Selected passage
Thrush’s Jazz on the Boulevard helps renew N. Kenwood-Oakland
The unusual name of the Thrush Companies’ “Jazz on the Boulevard,” a new 137-unit residential development on the city’s South Side, is the first hint that this project stands apart. The name recalls the 1920s and ’30s, the heyday of jazz and the South Side, when the likes of Louis Armstrong and Duke Ellington could be heard at the Regal Theater and the renowned clubs that lined 47th Street.
The South Side’s Bronzeville and North Kenwood-Oakland neighborhoods saw a steady decline in later decades, but as the name implies, Jazz on the Boulevard and other new developments are part of a South Side renaissance that has sparked dramatic growth on the area’s once grand streets.

Data

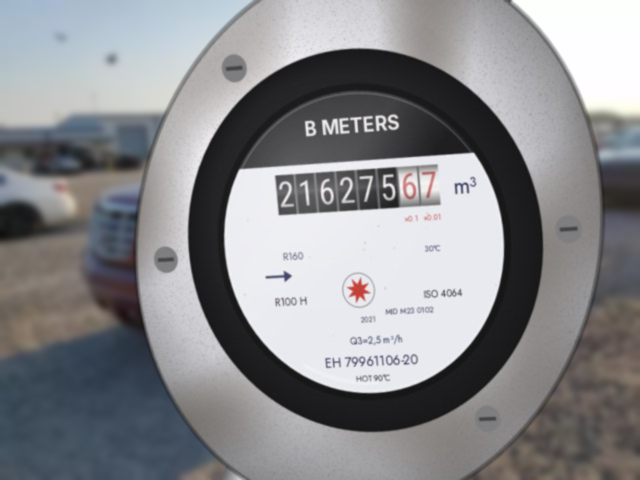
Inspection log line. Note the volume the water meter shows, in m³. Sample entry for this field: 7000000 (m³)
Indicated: 216275.67 (m³)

Problems and tasks
A – Answer these questions from the article on Jazz on the Boulevard.
(i) How many residential units does the development contain?
(ii) Which two musicians does the article name as performers on the South Side in the 1920s and '30s?
(iii) Which two South Side neighborhoods does the article say declined in later decades?
B – Return the part of the article on Jazz on the Boulevard that opens with the words containing "Thrush’s Jazz on" and closes with "lined 47th Street.". Copy it word for word.

Solutions to each task
A –
(i) 137 units.
(ii) Louis Armstrong and Duke Ellington.
(iii) Bronzeville and North Kenwood-Oakland.

B –
Thrush’s Jazz on the Boulevard helps renew N. Kenwood-Oakland
The unusual name of the Thrush Companies’ “Jazz on the Boulevard,” a new 137-unit residential development on the city’s South Side, is the first hint that this project stands apart. The name recalls the 1920s and ’30s, the heyday of jazz and the South Side, when the likes of Louis Armstrong and Duke Ellington could be heard at the Regal Theater and the renowned clubs that lined 47th Street.